Task details: Type out each entry exactly.

Scene change detection data:
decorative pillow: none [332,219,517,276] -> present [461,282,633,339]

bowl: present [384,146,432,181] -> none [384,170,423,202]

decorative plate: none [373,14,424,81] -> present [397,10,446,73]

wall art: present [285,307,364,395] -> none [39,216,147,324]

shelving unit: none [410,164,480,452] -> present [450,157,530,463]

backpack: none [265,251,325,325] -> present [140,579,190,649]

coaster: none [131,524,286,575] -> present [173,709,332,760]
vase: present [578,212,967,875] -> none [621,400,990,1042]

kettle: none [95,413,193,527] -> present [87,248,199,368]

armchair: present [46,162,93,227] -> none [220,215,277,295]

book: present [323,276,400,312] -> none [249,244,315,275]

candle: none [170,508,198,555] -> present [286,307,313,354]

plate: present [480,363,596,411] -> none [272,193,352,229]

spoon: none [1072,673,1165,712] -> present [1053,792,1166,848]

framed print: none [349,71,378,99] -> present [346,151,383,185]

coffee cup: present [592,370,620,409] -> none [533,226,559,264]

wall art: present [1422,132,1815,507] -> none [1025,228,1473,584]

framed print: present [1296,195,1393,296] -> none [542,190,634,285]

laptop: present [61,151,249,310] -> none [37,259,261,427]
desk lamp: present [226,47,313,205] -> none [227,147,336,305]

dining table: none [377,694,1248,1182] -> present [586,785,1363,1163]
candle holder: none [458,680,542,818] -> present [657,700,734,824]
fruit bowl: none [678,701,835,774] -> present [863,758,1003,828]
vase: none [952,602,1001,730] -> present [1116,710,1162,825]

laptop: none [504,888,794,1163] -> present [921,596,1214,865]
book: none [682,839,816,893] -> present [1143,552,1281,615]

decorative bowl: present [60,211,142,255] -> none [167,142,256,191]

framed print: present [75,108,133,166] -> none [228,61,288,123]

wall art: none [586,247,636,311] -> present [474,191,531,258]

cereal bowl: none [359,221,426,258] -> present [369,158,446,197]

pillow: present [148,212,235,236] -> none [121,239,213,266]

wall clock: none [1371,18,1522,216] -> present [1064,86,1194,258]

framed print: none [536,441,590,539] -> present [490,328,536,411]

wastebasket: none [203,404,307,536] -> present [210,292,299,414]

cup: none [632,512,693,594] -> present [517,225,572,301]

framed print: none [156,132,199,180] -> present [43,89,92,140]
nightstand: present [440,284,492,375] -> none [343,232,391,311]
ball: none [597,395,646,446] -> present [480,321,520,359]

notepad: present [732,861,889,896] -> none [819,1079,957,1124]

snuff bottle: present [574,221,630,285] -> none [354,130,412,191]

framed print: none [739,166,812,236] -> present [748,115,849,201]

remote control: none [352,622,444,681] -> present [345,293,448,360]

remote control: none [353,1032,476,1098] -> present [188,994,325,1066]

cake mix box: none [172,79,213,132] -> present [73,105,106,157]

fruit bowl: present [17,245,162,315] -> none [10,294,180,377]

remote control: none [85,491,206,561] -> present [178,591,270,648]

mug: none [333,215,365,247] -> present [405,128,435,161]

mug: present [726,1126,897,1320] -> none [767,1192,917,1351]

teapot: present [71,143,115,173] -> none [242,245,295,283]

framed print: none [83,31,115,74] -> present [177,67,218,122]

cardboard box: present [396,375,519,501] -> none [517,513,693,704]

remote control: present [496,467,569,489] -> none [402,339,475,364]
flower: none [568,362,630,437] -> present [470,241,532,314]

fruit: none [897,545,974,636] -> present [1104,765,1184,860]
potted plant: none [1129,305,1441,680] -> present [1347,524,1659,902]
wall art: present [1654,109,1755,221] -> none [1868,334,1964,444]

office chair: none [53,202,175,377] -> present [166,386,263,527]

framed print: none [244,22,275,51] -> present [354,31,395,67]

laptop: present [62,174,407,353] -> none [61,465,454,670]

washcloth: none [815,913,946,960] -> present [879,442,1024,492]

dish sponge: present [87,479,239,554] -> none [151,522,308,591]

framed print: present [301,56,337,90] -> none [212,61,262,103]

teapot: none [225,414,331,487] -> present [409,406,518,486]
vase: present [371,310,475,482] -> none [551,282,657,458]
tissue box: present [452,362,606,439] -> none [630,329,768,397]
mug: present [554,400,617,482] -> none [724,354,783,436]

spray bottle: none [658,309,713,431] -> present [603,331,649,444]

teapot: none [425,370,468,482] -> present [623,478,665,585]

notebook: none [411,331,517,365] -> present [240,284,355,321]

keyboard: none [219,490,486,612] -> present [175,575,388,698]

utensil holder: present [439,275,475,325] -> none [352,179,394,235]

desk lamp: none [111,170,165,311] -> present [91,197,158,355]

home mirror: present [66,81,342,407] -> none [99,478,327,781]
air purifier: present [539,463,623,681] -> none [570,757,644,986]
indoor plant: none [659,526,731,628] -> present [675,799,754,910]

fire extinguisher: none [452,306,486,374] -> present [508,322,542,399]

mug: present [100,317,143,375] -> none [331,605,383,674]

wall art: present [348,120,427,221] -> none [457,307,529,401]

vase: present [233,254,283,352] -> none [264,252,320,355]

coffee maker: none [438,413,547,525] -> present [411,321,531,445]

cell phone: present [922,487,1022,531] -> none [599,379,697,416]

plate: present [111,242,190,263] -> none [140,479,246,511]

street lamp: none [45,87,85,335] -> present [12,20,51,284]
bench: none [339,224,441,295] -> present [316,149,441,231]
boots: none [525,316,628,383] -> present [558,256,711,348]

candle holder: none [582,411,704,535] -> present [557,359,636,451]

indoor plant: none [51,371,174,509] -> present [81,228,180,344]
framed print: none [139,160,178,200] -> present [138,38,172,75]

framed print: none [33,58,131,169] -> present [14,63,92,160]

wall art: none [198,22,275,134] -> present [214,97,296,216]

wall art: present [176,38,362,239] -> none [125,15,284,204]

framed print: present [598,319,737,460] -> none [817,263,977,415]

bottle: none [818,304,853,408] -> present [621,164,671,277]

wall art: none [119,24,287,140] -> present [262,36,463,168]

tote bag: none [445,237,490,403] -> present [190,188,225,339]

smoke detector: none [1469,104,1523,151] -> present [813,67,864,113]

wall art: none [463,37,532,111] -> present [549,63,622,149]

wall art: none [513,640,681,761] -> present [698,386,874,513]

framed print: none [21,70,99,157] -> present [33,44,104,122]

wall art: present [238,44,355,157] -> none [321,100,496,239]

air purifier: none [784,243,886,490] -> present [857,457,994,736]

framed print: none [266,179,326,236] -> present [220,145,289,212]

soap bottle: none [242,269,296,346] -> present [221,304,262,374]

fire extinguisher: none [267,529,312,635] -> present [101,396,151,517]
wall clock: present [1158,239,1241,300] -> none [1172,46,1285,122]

Solution to the problem:
decorative pillow: none [332,219,517,276] -> present [461,282,633,339]

bowl: present [384,146,432,181] -> none [384,170,423,202]

decorative plate: none [373,14,424,81] -> present [397,10,446,73]

wall art: present [285,307,364,395] -> none [39,216,147,324]

shelving unit: none [410,164,480,452] -> present [450,157,530,463]

backpack: none [265,251,325,325] -> present [140,579,190,649]

coaster: none [131,524,286,575] -> present [173,709,332,760]
vase: present [578,212,967,875] -> none [621,400,990,1042]

kettle: none [95,413,193,527] -> present [87,248,199,368]

armchair: present [46,162,93,227] -> none [220,215,277,295]

book: present [323,276,400,312] -> none [249,244,315,275]

candle: none [170,508,198,555] -> present [286,307,313,354]

plate: present [480,363,596,411] -> none [272,193,352,229]

spoon: none [1072,673,1165,712] -> present [1053,792,1166,848]

framed print: none [349,71,378,99] -> present [346,151,383,185]

coffee cup: present [592,370,620,409] -> none [533,226,559,264]

wall art: present [1422,132,1815,507] -> none [1025,228,1473,584]

framed print: present [1296,195,1393,296] -> none [542,190,634,285]

laptop: present [61,151,249,310] -> none [37,259,261,427]
desk lamp: present [226,47,313,205] -> none [227,147,336,305]

dining table: none [377,694,1248,1182] -> present [586,785,1363,1163]
candle holder: none [458,680,542,818] -> present [657,700,734,824]
fruit bowl: none [678,701,835,774] -> present [863,758,1003,828]
vase: none [952,602,1001,730] -> present [1116,710,1162,825]

laptop: none [504,888,794,1163] -> present [921,596,1214,865]
book: none [682,839,816,893] -> present [1143,552,1281,615]

decorative bowl: present [60,211,142,255] -> none [167,142,256,191]

framed print: present [75,108,133,166] -> none [228,61,288,123]

wall art: none [586,247,636,311] -> present [474,191,531,258]

cereal bowl: none [359,221,426,258] -> present [369,158,446,197]

pillow: present [148,212,235,236] -> none [121,239,213,266]

wall clock: none [1371,18,1522,216] -> present [1064,86,1194,258]

framed print: none [536,441,590,539] -> present [490,328,536,411]

wastebasket: none [203,404,307,536] -> present [210,292,299,414]

cup: none [632,512,693,594] -> present [517,225,572,301]

framed print: none [156,132,199,180] -> present [43,89,92,140]
nightstand: present [440,284,492,375] -> none [343,232,391,311]
ball: none [597,395,646,446] -> present [480,321,520,359]

notepad: present [732,861,889,896] -> none [819,1079,957,1124]

snuff bottle: present [574,221,630,285] -> none [354,130,412,191]

framed print: none [739,166,812,236] -> present [748,115,849,201]

remote control: none [352,622,444,681] -> present [345,293,448,360]

remote control: none [353,1032,476,1098] -> present [188,994,325,1066]

cake mix box: none [172,79,213,132] -> present [73,105,106,157]

fruit bowl: present [17,245,162,315] -> none [10,294,180,377]

remote control: none [85,491,206,561] -> present [178,591,270,648]

mug: none [333,215,365,247] -> present [405,128,435,161]

mug: present [726,1126,897,1320] -> none [767,1192,917,1351]

teapot: present [71,143,115,173] -> none [242,245,295,283]

framed print: none [83,31,115,74] -> present [177,67,218,122]

cardboard box: present [396,375,519,501] -> none [517,513,693,704]

remote control: present [496,467,569,489] -> none [402,339,475,364]
flower: none [568,362,630,437] -> present [470,241,532,314]

fruit: none [897,545,974,636] -> present [1104,765,1184,860]
potted plant: none [1129,305,1441,680] -> present [1347,524,1659,902]
wall art: present [1654,109,1755,221] -> none [1868,334,1964,444]

office chair: none [53,202,175,377] -> present [166,386,263,527]

framed print: none [244,22,275,51] -> present [354,31,395,67]

laptop: present [62,174,407,353] -> none [61,465,454,670]

washcloth: none [815,913,946,960] -> present [879,442,1024,492]

dish sponge: present [87,479,239,554] -> none [151,522,308,591]

framed print: present [301,56,337,90] -> none [212,61,262,103]

teapot: none [225,414,331,487] -> present [409,406,518,486]
vase: present [371,310,475,482] -> none [551,282,657,458]
tissue box: present [452,362,606,439] -> none [630,329,768,397]
mug: present [554,400,617,482] -> none [724,354,783,436]

spray bottle: none [658,309,713,431] -> present [603,331,649,444]

teapot: none [425,370,468,482] -> present [623,478,665,585]

notebook: none [411,331,517,365] -> present [240,284,355,321]

keyboard: none [219,490,486,612] -> present [175,575,388,698]

utensil holder: present [439,275,475,325] -> none [352,179,394,235]

desk lamp: none [111,170,165,311] -> present [91,197,158,355]

home mirror: present [66,81,342,407] -> none [99,478,327,781]
air purifier: present [539,463,623,681] -> none [570,757,644,986]
indoor plant: none [659,526,731,628] -> present [675,799,754,910]

fire extinguisher: none [452,306,486,374] -> present [508,322,542,399]

mug: present [100,317,143,375] -> none [331,605,383,674]

wall art: present [348,120,427,221] -> none [457,307,529,401]

vase: present [233,254,283,352] -> none [264,252,320,355]

coffee maker: none [438,413,547,525] -> present [411,321,531,445]

cell phone: present [922,487,1022,531] -> none [599,379,697,416]

plate: present [111,242,190,263] -> none [140,479,246,511]

street lamp: none [45,87,85,335] -> present [12,20,51,284]
bench: none [339,224,441,295] -> present [316,149,441,231]
boots: none [525,316,628,383] -> present [558,256,711,348]

candle holder: none [582,411,704,535] -> present [557,359,636,451]

indoor plant: none [51,371,174,509] -> present [81,228,180,344]
framed print: none [139,160,178,200] -> present [138,38,172,75]

framed print: none [33,58,131,169] -> present [14,63,92,160]

wall art: none [198,22,275,134] -> present [214,97,296,216]

wall art: present [176,38,362,239] -> none [125,15,284,204]

framed print: present [598,319,737,460] -> none [817,263,977,415]

bottle: none [818,304,853,408] -> present [621,164,671,277]

wall art: none [119,24,287,140] -> present [262,36,463,168]

tote bag: none [445,237,490,403] -> present [190,188,225,339]

smoke detector: none [1469,104,1523,151] -> present [813,67,864,113]

wall art: none [463,37,532,111] -> present [549,63,622,149]

wall art: none [513,640,681,761] -> present [698,386,874,513]

framed print: none [21,70,99,157] -> present [33,44,104,122]

wall art: present [238,44,355,157] -> none [321,100,496,239]

air purifier: none [784,243,886,490] -> present [857,457,994,736]

framed print: none [266,179,326,236] -> present [220,145,289,212]

soap bottle: none [242,269,296,346] -> present [221,304,262,374]

fire extinguisher: none [267,529,312,635] -> present [101,396,151,517]
wall clock: present [1158,239,1241,300] -> none [1172,46,1285,122]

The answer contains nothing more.